[Human pose images with coordinates]
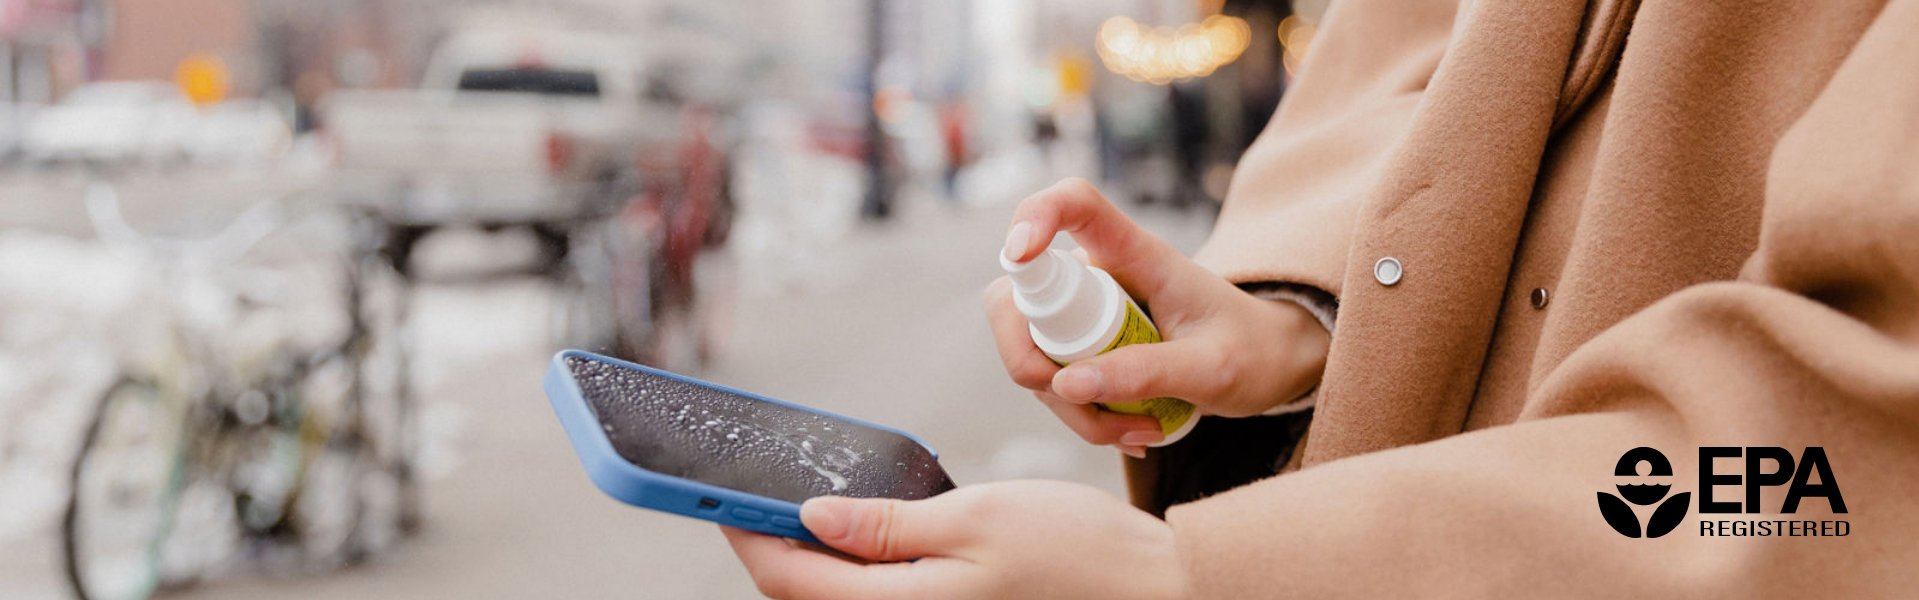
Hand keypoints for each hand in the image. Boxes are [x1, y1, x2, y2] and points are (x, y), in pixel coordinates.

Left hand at [724, 481, 1187, 599]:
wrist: (1152, 589)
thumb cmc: (1077, 552)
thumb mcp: (976, 517)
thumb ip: (887, 525)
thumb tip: (813, 519)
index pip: (793, 582)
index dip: (748, 538)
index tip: (720, 500)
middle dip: (772, 555)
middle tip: (750, 502)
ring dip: (812, 568)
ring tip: (797, 515)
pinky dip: (855, 574)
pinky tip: (860, 538)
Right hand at [984, 179, 1329, 455]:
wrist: (1270, 364)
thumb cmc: (1251, 350)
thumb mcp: (1211, 367)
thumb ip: (1145, 371)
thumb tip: (1064, 382)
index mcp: (1136, 252)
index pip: (1073, 204)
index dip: (1034, 216)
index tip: (1020, 253)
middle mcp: (1099, 274)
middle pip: (1018, 295)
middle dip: (1030, 359)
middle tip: (1081, 399)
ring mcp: (1083, 311)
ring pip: (1029, 352)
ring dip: (1069, 405)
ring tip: (1140, 431)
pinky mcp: (1081, 346)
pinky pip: (1051, 382)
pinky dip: (1081, 416)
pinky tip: (1132, 431)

• **Required work**
Look above for the line containing "thumb tip: (1064, 382)". Return it and each line after it exactly, through the last line, and nothing more.

• **Answer to this problem**
thumb tip: (1064, 382)
index mcp: (1136, 252)
index pip: (1073, 204)
index dip: (1034, 216)
index tip: (1020, 253)
middle mcp: (1099, 274)
middle pip: (1018, 295)
middle dip: (1030, 359)
middle tip: (1081, 399)
ring mcp: (1083, 311)
ring pip: (1029, 352)
ring dip: (1069, 405)
ring tip: (1140, 431)
pinky mcp: (1081, 346)
pinky pip: (1051, 382)
pinky dip: (1081, 416)
pinky tip: (1132, 431)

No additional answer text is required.